• Exercise: Which lines run from the line with "дали помещение, кстати" through the line with "Как то мы общались, (но" in the entries below? Print them exactly, both ends included, and nothing more.
__________________________________________________
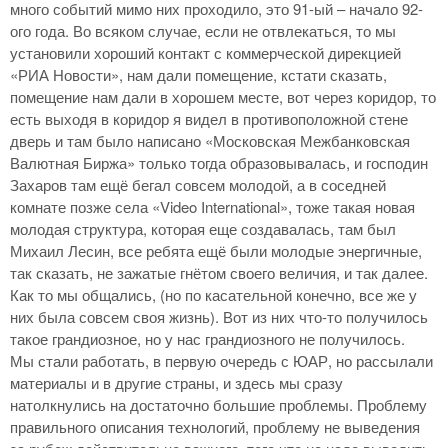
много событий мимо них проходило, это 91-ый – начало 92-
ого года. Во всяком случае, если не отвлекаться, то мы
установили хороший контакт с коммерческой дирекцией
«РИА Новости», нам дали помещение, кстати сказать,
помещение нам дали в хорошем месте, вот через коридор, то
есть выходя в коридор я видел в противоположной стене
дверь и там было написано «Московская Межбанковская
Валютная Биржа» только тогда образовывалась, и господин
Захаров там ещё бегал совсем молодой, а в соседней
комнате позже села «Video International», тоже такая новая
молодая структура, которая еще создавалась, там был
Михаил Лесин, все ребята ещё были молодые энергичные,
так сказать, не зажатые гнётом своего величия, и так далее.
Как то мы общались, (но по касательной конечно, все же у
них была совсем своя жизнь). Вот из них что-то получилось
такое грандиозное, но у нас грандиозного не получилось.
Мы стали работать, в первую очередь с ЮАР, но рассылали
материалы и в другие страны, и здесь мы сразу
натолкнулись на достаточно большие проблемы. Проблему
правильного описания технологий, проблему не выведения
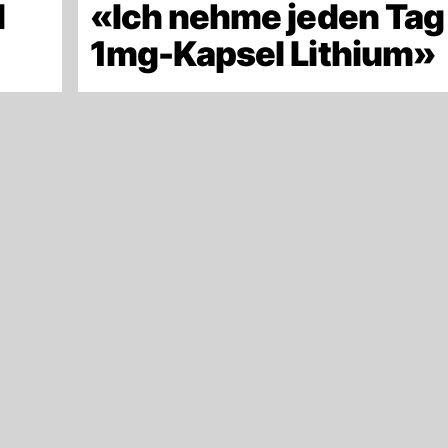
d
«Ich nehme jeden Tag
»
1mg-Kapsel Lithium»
__________________________________________________
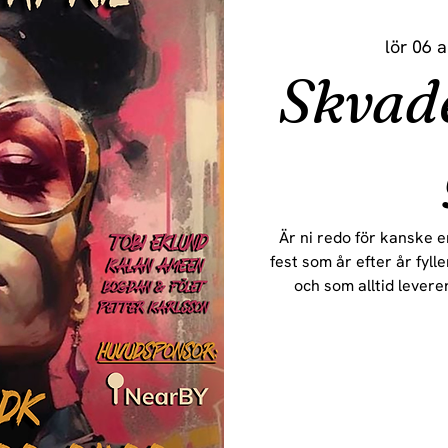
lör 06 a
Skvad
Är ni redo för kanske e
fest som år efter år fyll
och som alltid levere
__________________________________________________
• Response box:
«РИА Новости», нам дали помещение, кстати сказать,
помещение нам дали в хорошем месте, вот через коридор, то
есть выходя в коридор я видел в противоположной стене
дверь и там было написано «Московская Межбанковская
Валютная Биржа» только тогда образовывалась, и господин
Захаров там ещё бегал совсем молодой, а в соседней
комнате позже села «Video International», тоже такая новая
молодая структура, которая еще создавалась, там был
Михаил Лесин, все ребята ещё были молодые энергичные,
так сказать, не зажатые гнётом своего величия, и так далее.
Как то мы общались, (но по касательной конечно, все же у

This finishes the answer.